Tui has insisted there will be ‘no forced sales’ of assets after UK media reports suggested the group is “under pressure” to dispose of parts of its business.

Europe’s biggest travel group, Tui confirmed a deal with Germany’s state-owned development bank KfW to raise €1.2 billion in credit last week as it reported a loss of €2.3 billion for the nine months to June.

The deal was in addition to €1.8 billion raised in May and chief executive Fritz Joussen made clear the group was looking at options to raise additional funds.

However, he insisted Tui retains sufficient liquidity. Joussen said last week: “There is still volatility so we are happy we agreed new financial headroom with the Federal government of Germany.

“It remains to be seen if we need the money. Having it in place is important.”

He suggested the group’s liquidity position was better than it appeared earlier in the crisis, insisting that in May: “We thought we were in a much worse position.”

The funds raised in May “might still be enough”, he said, “but the volatility and uncertainty are very big” and raising additional liquidity remains important “even if you don’t need it”.

Joussen added: “We suffered three months without revenues” and restarting operations meant “costs increase because aircraft fly and people return from furlough. So we need to be certain our cash will cover it.”

The Financial Times reported last week that Tui was “weighing up a rights issue or sales of parts of its business”. The Times reported Tui was considering the “disposal of parts of the business . . . under pressure to bring down the ballooning debt it has taken on”, and the Telegraph reported: “Tui is eying a stock market fundraising and the sale of subsidiaries.”

However, a Tui source said: “We only said a rights issue could be one of many options. There will be no forced sales. There are other options such as taking assets off balance sheet like we did with Hapag-Lloyd Cruises. There could be a similar strategy for Marella.”

Tui announced the completion of the sale of subsidiary Hapag-Lloyd Cruises to Tui Cruises, a joint venture between Tui and Royal Caribbean Group, on July 8.

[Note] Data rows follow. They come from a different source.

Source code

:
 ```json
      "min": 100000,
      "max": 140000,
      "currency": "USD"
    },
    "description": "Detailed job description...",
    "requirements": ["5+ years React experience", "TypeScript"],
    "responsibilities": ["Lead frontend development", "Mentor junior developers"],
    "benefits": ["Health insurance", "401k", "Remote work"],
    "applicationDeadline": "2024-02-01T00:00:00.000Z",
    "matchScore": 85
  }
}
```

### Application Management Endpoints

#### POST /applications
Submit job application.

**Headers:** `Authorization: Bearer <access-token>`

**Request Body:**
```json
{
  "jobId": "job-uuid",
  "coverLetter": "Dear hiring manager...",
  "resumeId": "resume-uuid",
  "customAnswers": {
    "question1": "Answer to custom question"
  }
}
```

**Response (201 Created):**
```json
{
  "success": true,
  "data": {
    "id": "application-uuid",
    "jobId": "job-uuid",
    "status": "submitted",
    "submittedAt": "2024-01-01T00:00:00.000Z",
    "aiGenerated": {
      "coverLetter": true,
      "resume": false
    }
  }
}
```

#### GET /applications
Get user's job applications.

Hapag-Lloyd Cruises was valued at €1.2 billion so the sale, announced in February before the Covid pandemic, released about half that valuation in funds by switching ownership to the joint venture.

Joussen said last week that Tui UK cruise brand Marella Cruises “might be” subject to a similar deal.

He insisted: “There will be no forced disposals. What we did with Hapag-Lloyd, we did for strategic reasons. The synergies are so big, it is so clear strategically.”

The source told Travel Weekly: “We still own several hotels, but to control the brand, sales and operations we don’t need to be in real estate, so could sell hotel buildings. We could also take aircraft off balance sheet by selling and leasing [them] back.”

Tui completed the sale and leaseback of five new Boeing 737 MAX aircraft on August 3, raising a further €193 million.

The aircraft are due for delivery in 2021 and Tui made clear its intention to undertake “further sale and leaseback financing” on future deliveries.

The additional credit took Tui’s total cash and available credit to €2.4 billion “to cover Tui’s seasonal working capital through winter 2020-21 and thereafter, should there be further periods of travel restrictions and disruptions related to Covid-19”.